O investigador refere ainda que “há muito tempo que há um grande interesse em
compreender a comunicação destes dois sistemas – nervoso e imunitário”.
“Essencialmente, há uma razão, diria, quase... não é filosófica, mas anda lá perto,
porque são os dois sistemas no nosso organismo que nos permitem interagir de forma
mais eficiente com o mundo exterior. O sistema nervoso, não é preciso explicar porquê,
é a forma como temos a perceção do nosso meio exterior com todos os sentidos e
reagimos. Portanto, há uma ação – reação. O sistema imunitário é exatamente a mesma
coisa, faz exatamente a mesma coisa. Mas o que o sistema imunitário vê é aquilo que os
olhos e os nossos sentidos não veem, são as pequenas coisas: os vírus, as bactérias,
componentes da nossa dieta, são instruções dadas por outras células do nosso corpo que
quando não estão saudáveis dizem ao sistema imunitário: ‘estou doente, elimina-me,
trata-me’. É exatamente a regra básica, o pilar, a lei pela qual eles se gerem é
exatamente a mesma”, explica Veiga-Fernandes.
“Estas semelhanças fizeram-nos, já há alguns anos, pensar que talvez eles pudessem,
entre os sistemas, cooperar em situações de doença ou cooperar no sentido de preservar
o nosso organismo num estado saudável e esta questão da gordura abdominal surgiu há
já alguns anos quando nós detetámos que no tecido adiposo visceral havia uma grande
predominância deste tipo de células imunitárias – as ditas células linfoides de tipo 2 – e
no sistema nervoso simpático”.
“As fibras nervosas dentro da gordura visceral pertencem ao chamado sistema nervoso
periférico. Este é responsável por vários processos fisiológicos, como a regulação da
pressão arterial”, explica Ana Filipa Cardoso. "Mas o sistema nervoso periférico não é
quem manda, apenas obedece ao sistema nervoso central, ao qual o cérebro pertence.
Então, a pergunta que fizemos a seguir foi 'qual é a estrutura do cérebro que está no
topo da cadeia de comando?'"
“O que nós já sabemos é que, por exemplo, em pessoas obesas, a gordura visceral destas
pessoas tem menos células do sistema imunitário. Há uma associação, o que não
demonstra causa-efeito, mas há uma boa correlação. O facto de terem menos células
imunitárias, que já sabemos que são responsáveis por dar a indicação para queimar a
gordura, poderá indiciar que efetivamente esta comunicação dos neurónios com o
sistema imunitário poderá ser diferente de indivíduo para indivíduo. Mas isto são coisas
que teremos de ver mais para a frente em humanos, para já sabemos que as células
imunitárias são menos abundantes em indivíduos obesos”, acrescenta.

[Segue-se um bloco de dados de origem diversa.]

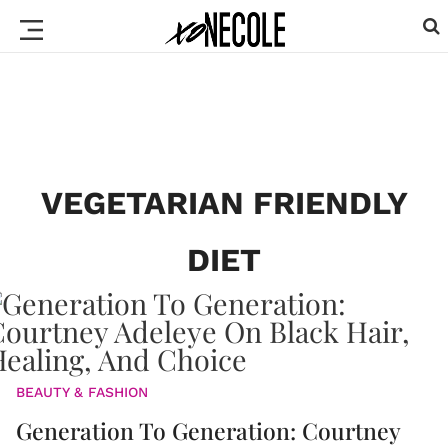
VEGETARIAN FRIENDLY
DIET
BEAUTY & FASHION
Generation To Generation: Courtney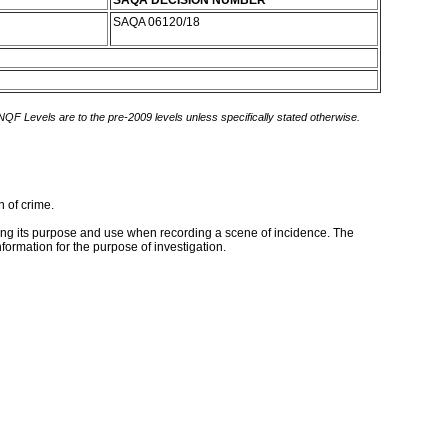
SAQA DECISION NUMBER
SAQA 06120/18
 NQF Levels are to the pre-2009 levels unless specifically stated otherwise.
n of crime.
ing its purpose and use when recording a scene of incidence. The
formation for the purpose of investigation.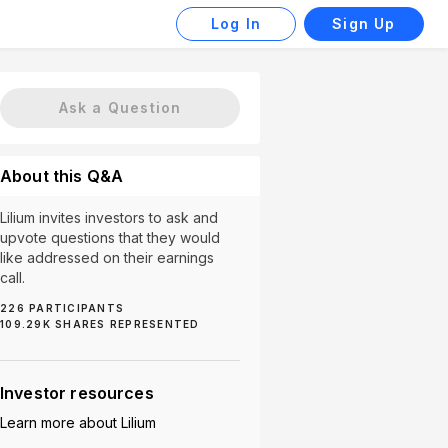
Log In
Sign Up
Ask a Question
About this Q&A
Lilium invites investors to ask and
upvote questions that they would
like addressed on their earnings
call.
226
PARTICIPANTS
evelopment Problems (2)
FAA Certification (2)
Partners
109.29K
SHARES REPRESENTED
Investor resources
Learn more about
Lilium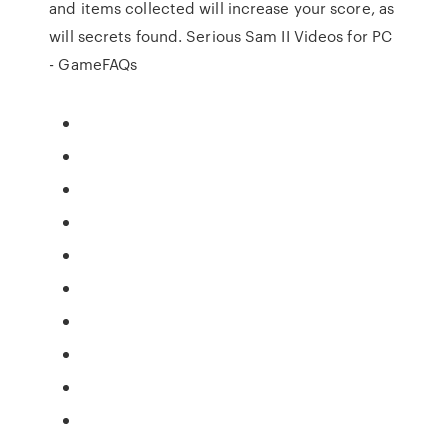
and items collected will increase your score, as
will secrets found. Serious Sam II Videos for PC
- GameFAQs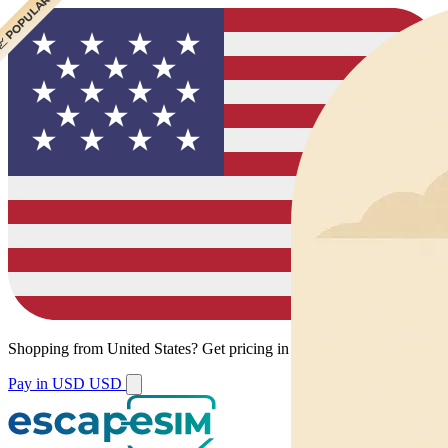
 CHEAPEST
 POPULAR
Shopping from
United States
?
Get pricing in your local currency.
Pay in USD
USD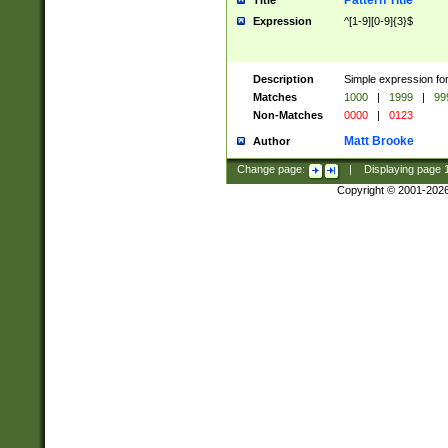
Pattern Title
Title
Expression
^[1-9][0-9]{3}$
Description
Simple expression for
Matches
1000
|
1999
|
99
Non-Matches
0000
|
0123
Matt Brooke
Author
Change page:
|
Displaying page
Copyright © 2001-202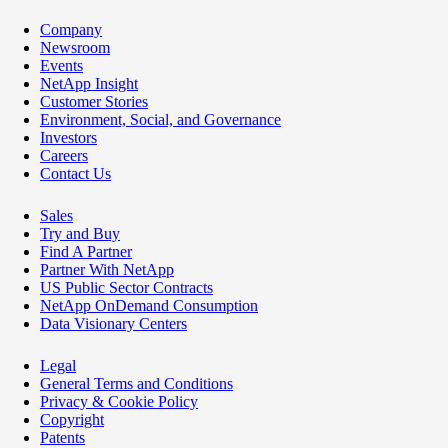
Company
Newsroom
Events
NetApp Insight
Customer Stories
Environment, Social, and Governance
Investors
Careers
Contact Us
Sales
Try and Buy
Find A Partner
Partner With NetApp
US Public Sector Contracts
NetApp OnDemand Consumption
Data Visionary Centers
Legal
General Terms and Conditions
Privacy & Cookie Policy
Copyright
Patents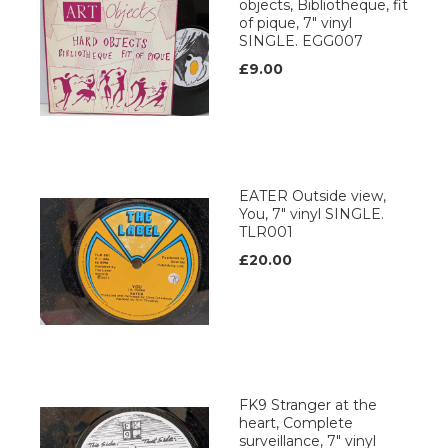
objects, Bibliotheque, fit
of pique, 7" vinyl
SINGLE. EGG007
£9.00
EATER Outside view,
You, 7" vinyl SINGLE.
TLR001
£20.00
FK9 Stranger at the
heart, Complete
surveillance, 7" vinyl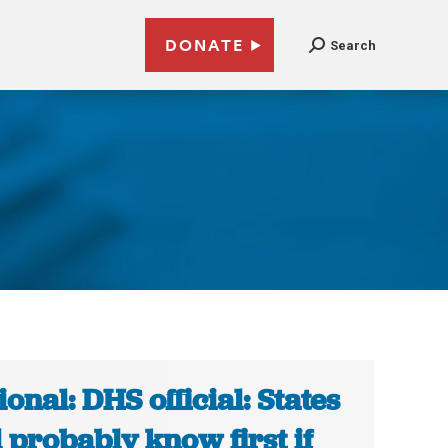
DONATE
Search
ional: DHS official: States
l probably know first if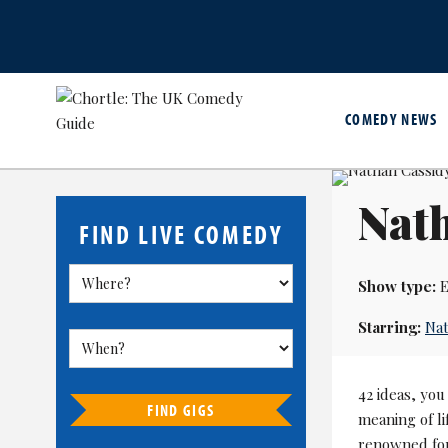
COMEDY NEWS
Nath
FIND LIVE COMEDY
Show type:
E
Starring:
Nat
42 ideas, you
FIND GIGS
meaning of li
renowned for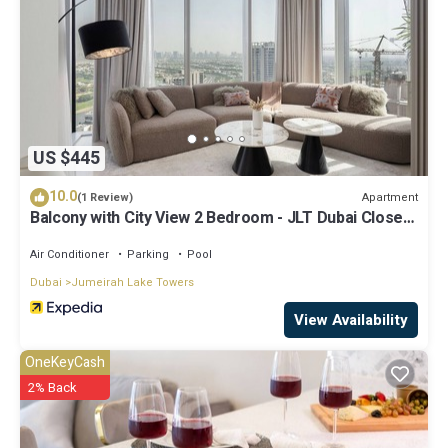
US $445
10.0
Apartment
(1 Review)
Balcony with City View 2 Bedroom - JLT Dubai Close
to Metro & Marina by Heaven Crest Vacation Homes
Air Conditioner
Parking
Pool
Dubai
Jumeirah Lake Towers
View Availability
OneKeyCash
2% Back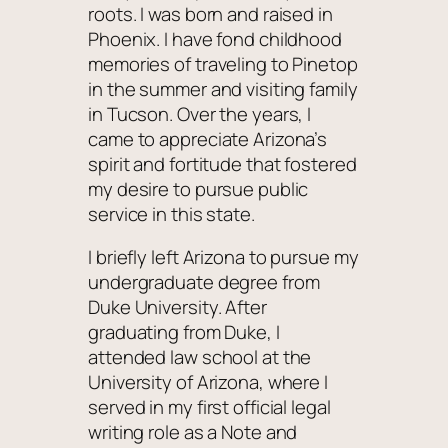
roots. I was born and raised in
Phoenix. I have fond childhood
memories of traveling to Pinetop
in the summer and visiting family
in Tucson. Over the years, I
came to appreciate Arizona’s
spirit and fortitude that fostered
my desire to pursue public
service in this state.
I briefly left Arizona to pursue my
undergraduate degree from
Duke University. After
graduating from Duke, I
attended law school at the
University of Arizona, where I
served in my first official legal
writing role as a Note and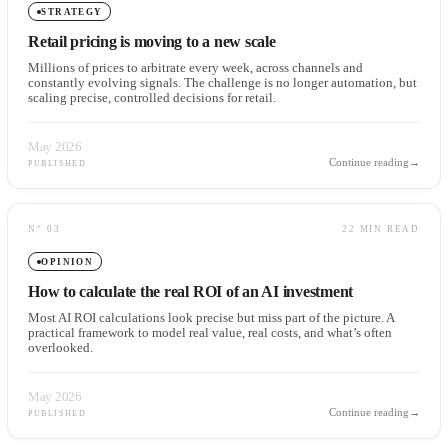
STRATEGY
Retail pricing is moving to a new scale
Millions of prices to arbitrate every week, across channels and
constantly evolving signals. The challenge is no longer automation, but
scaling precise, controlled decisions for retail.
May 2026
Continue reading
→
PUBLISHED
N°
03
22 MIN READ
OPINION
How to calculate the real ROI of an AI investment
Most AI ROI calculations look precise but miss part of the picture. A
practical framework to model real value, real costs, and what’s often
overlooked.
May 2026
Continue reading
→
PUBLISHED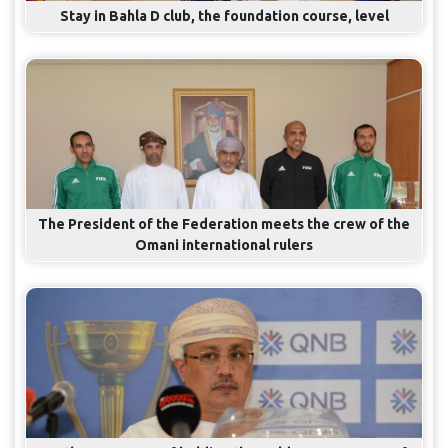
Stay in Bahla D club, the foundation course, level
The President of the Federation meets the crew of the
Omani international rulers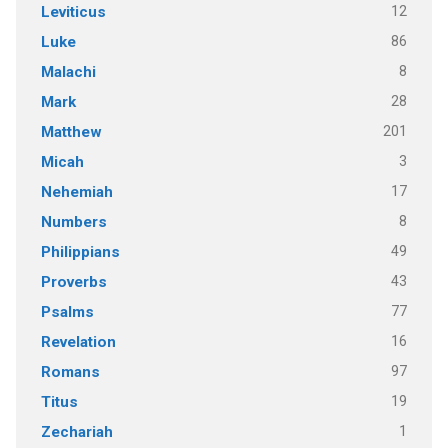
12
Leviticus
86
Luke
8
Malachi
28
Mark
201
Matthew
3
Micah
17
Nehemiah
8
Numbers
49
Philippians
43
Proverbs
77
Psalms
16
Revelation
97
Romans
19
Titus
1
Zechariah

“O que acontece é que essas células imunitárias na gordura visceral vão interpretar isso
com uma mensagem de ação e passam a estar ativadas e aumentam a atividade
metabólica e vão aumentar a queima de gordura visceral. Aliás, no artigo nós temos
exatamente experiências desse tipo, quer do ponto de vista genético, quer do ponto de
vista farmacológico”.
"O mais desafiante num projeto desta natureza é que estamos realmente a trabalhar
numa fronteira. Já não é imunologia, mas também não é neurociência. Temos de
dominar tecnologia, métodos e abordagens que são interdisciplinares ou
multidisciplinares. Alguns deles não existem mesmo havendo a necessidade de os
desenvolver do zero. Mas, ao mesmo tempo, o desafio conceptual é muito estimulante;
estamos mesmo a aventurar-nos no desconhecido”, conclui Veiga-Fernandes.